■ Saved entries
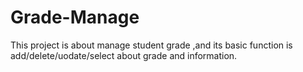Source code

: # Grade-Manage
This project is about manage student grade ,and its basic function is add/delete/uodate/select about grade and information. 
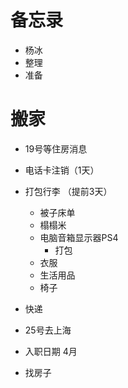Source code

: #  备忘录

- 杨冰
- 整理
- 准备



# 搬家
- 19号等住房消息
- 电话卡注销（1天）
- 打包行李 （提前3天）
  - 被子床单
  - 榻榻米
  - 电脑音箱显示器PS4
    - 打包
  - 衣服
  - 生活用品
  - 椅子
- 快递
- 25号去上海


- 入职日期 4月
- 找房子
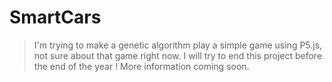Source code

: # SmartCars

>I'm trying to make a genetic algorithm play a simple game using P5.js, not sure about that game right now. I will try to end this project before the end of the year ! More information coming soon.
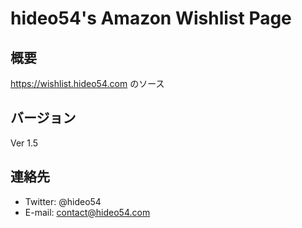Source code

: # hideo54's Amazon Wishlist Page

## 概要

https://wishlist.hideo54.com のソース

## バージョン

Ver 1.5

## 連絡先

* Twitter: @hideo54
* E-mail: contact@hideo54.com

■ WORK REQUEST
Begin with the line that contains "- 电脑音箱显示器PS4" and repeat every line through the end of the data, exactly and only those lines, leaving out the pictures.

■ TASK RESULT
  - 电脑音箱显示器PS4
    - 打包
  - 衣服
  - 生活用品
  - 椅子
- 快递
- 25号去上海


- 入职日期 4月
- 找房子
Source code

: # SmartCars

>I'm trying to make a genetic algorithm play a simple game using P5.js, not sure about that game right now. I will try to end this project before the end of the year ! More information coming soon.
Source code

: # hideo54's Amazon Wishlist Page

## 概要

https://wishlist.hideo54.com のソース

## バージョン

Ver 1.5

## 連絡先

* Twitter: @hideo54
* E-mail: contact@hideo54.com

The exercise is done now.